創業者は、故加藤幸四郎氏。戦前、旧満州国のハルビンでロシア語を学び、戦後に帰国、ロシア料理店「スンガリー」を東京で開く。ハルビン(現在の中国東北地区)はロシア文化の影響を多分に受けており、現地で慣れ親しんだ旧ソ連各地の料理を日本で提供したいと考えた。
1号店が成功を収め、2号店の場所に選んだのが出身地の京都。当初、スンガリー2号店とする計画だったが、1971年、京都市とキエフ市(日本政府は2022年、ウクライナの読み方の「キーウ」へ変更)が姉妹都市として提携したのを受け、翌72年に「レストランキエフ」の看板を掲げる。
実は創業者の子女は、歌手の加藤登紀子さんで、現在、兄の加藤幹雄さんがオーナーを務める。そんなこともあり、私は以前から、店を知っており、いつか行ってみたいと思っていた。昨年、ロシアがウクライナへ軍事侵攻した際、新聞社が取材した複数の記事も読んだ。しかしタイミングが訪れることなく、何となくこれまできた。
そんなある日の昼時、知人と歩いていたら店の看板が目に飛び込んできて、急きょ入る流れになった。何事も「その時」は、こんな感じでやって来るのかもしれない。
店に入ると、幸運にも見晴らしのよい窓際のテーブルに案内された。席からは鴨川、また南座も見える。
接客してくれたのは外国人の女性スタッフで、どことなく東欧風のお顔立ちである。聞けば、店にはウクライナやロシアをはじめ、世界各国出身の従業員、留学生が働いているのだという。なんかいい感じだな。
メニューを開く。そこには現在のウクライナやロシア、ジョージアなど様々な国の料理が載っている。コースも充実していたが、まずはビル前の立て看板にあったランチセットを注文する。

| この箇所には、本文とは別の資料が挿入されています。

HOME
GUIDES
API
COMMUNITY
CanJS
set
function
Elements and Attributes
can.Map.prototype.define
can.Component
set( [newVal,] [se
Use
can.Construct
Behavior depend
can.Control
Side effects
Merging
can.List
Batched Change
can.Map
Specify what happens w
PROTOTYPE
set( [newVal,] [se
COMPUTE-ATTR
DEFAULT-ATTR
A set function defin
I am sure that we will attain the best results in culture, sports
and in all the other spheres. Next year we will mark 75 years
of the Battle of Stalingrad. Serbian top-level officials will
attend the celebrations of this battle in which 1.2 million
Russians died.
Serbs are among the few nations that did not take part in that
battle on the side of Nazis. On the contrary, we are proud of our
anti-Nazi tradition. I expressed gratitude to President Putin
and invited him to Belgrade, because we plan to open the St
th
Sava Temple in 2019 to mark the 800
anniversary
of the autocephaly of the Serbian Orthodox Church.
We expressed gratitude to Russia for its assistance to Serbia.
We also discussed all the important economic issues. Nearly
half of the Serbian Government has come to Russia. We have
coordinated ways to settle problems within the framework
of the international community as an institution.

待つ間、ワクワクした。というのも本格的なロシアとかウクライナの料理を食べるのは初めてだったからだ。
今の世界情勢を思えば、複雑な気持ちもある。しかし店のWebサイトには創業者の「料理・文化に国境はありません」という言葉が紹介されていた。私は、雑念をすべて心の隅に追いやり、純粋に楽しむことにした。
何て豊かな食事なんだ!
しばらくして、私の目の前に置かれたのがボルシチ。メニューには「ウクライナ風スープ」とある。同じタイミングで、ピロシキもやってきた。

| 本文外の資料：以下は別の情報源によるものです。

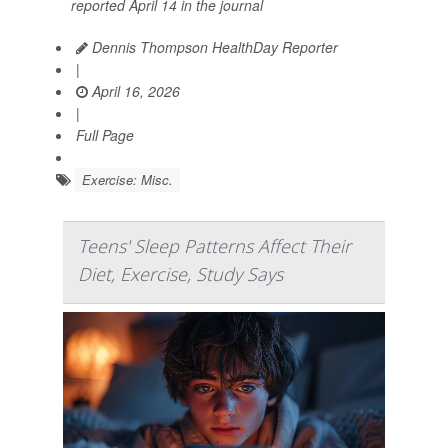
reported April 14 in the journal
Dennis Thompson HealthDay Reporter
|
April 16, 2026
|
Full Page
Exercise: Misc.
Teens' Sleep Patterns Affect Their
Diet, Exercise, Study Says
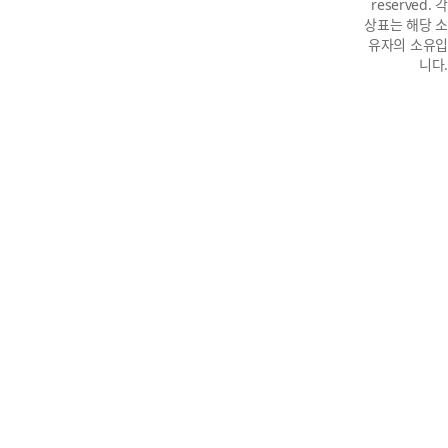
reserved. 각
상표는 해당 소
유자의 소유입
니다.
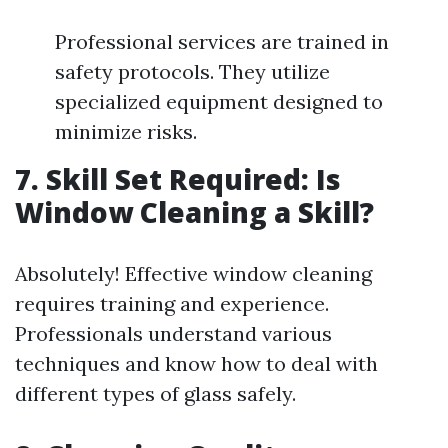
Professional services are trained in
safety protocols. They utilize
specialized equipment designed to
minimize risks.
7. Skill Set Required: Is
Window Cleaning a Skill?
Absolutely! Effective window cleaning
requires training and experience.
Professionals understand various
techniques and know how to deal with
different types of glass safely.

ボルシチは、「底にあるクリームをスプーンで混ぜてください」と言われたが、最初は何もせずそのままふくむ。トマトベースの、非常にあっさりした味わい。今度は混ぜると、まろやかながらやや酸味のある風味が口いっぱいに広がり、お、と思った。いわば「味変」である。

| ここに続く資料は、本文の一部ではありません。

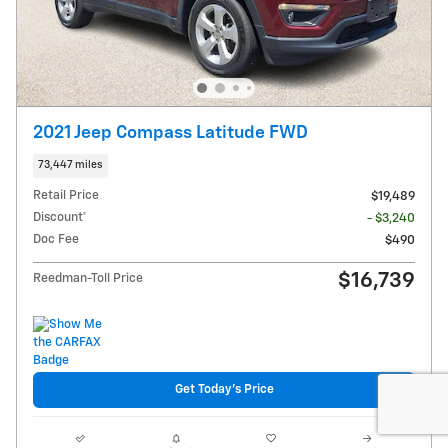
2021 Jeep Compass Latitude FWD
73,447 miles
Retail Price
$19,489
Discount*
- $3,240
Doc Fee
$490
$16,739
Reedman-Toll Price
Get Today's Price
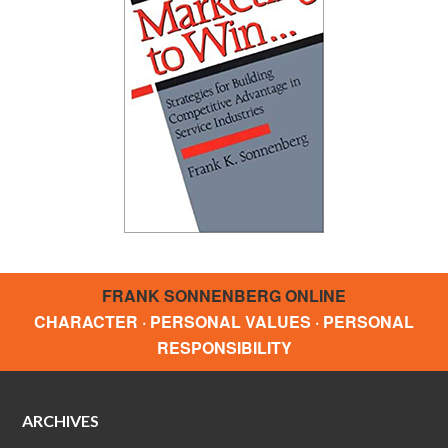
FRANK SONNENBERG ONLINE
CHARACTER · PERSONAL VALUES · PERSONAL
RESPONSIBILITY
ARCHIVES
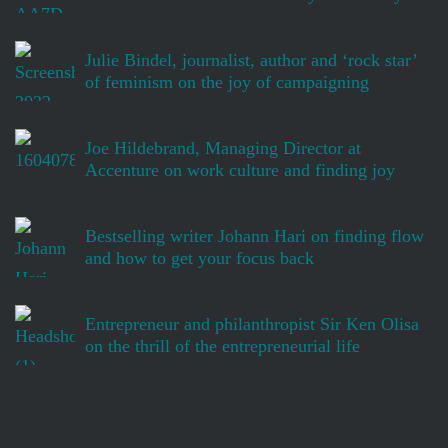
Julie Bindel, journalist, author and ‘rock star’
of feminism on the joy of campaigning
Joe Hildebrand, Managing Director at
Accenture on work culture and finding joy
Bestselling writer Johann Hari on finding flow
and how to get your focus back
Entrepreneur and philanthropist Sir Ken Olisa
on the thrill of the entrepreneurial life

そしてピロシキ。頬張ると、想像していたのと全然違う。ふっくらとした生地の向こう側には、優しい味の具材が待っていた。
いずれも薄味で上品。京料理も薄味だが、素材のよさを生かしつつも、だしの旨味とは異なるアプローチに料理の奥深さを感じた。
これがロシア、というか旧ソ連各地で食べられていた料理なのか。よいではないか!
ビールも注文した。本来ならウクライナ産がベストなのだけど、取り扱いがないという。じゃあ、ということで私はメニューにある国産ブランドを指差した。すると東欧風のお姉さんが、そこだけしっかりとした日本語を使い「生中ですね」と言ったのは意外だった。
お次はジャガイモのサラダ、続いてメーンの「ゴルブィッツィ」(ウクライナ風ロールキャベツ)。これがまたウマイのですよ。多分、いろいろなチーズが絡みあっているのだろうが、深みのある濃厚なおいしさ。もう感激である。
最後は「チャイ」(紅茶)。何やら、かわいらしい器も運ばれてきたと思ったら、「お好みで入れてください」との説明。覗き込むと紅色の美しいゼリー状のものが見える。
実はこれ、「バラの花びらのジャム」だそうだ!
何て繊細で、豊かな食事なんだろうかと思った。その後、追加注文したデザートもいただいたが、すべておいしかった。
ちなみに私が食べたお昼のセットは1880円。これだけ手の込んだ料理でこの価格は正直、安いと思った。一度、行ってみる価値は十分にあると思う。
来る前の予想とはまったく違う、料理、味だった。大変、満足である。お勘定を済ませた私は、また平和が訪れることを強く祈り、店を後にした。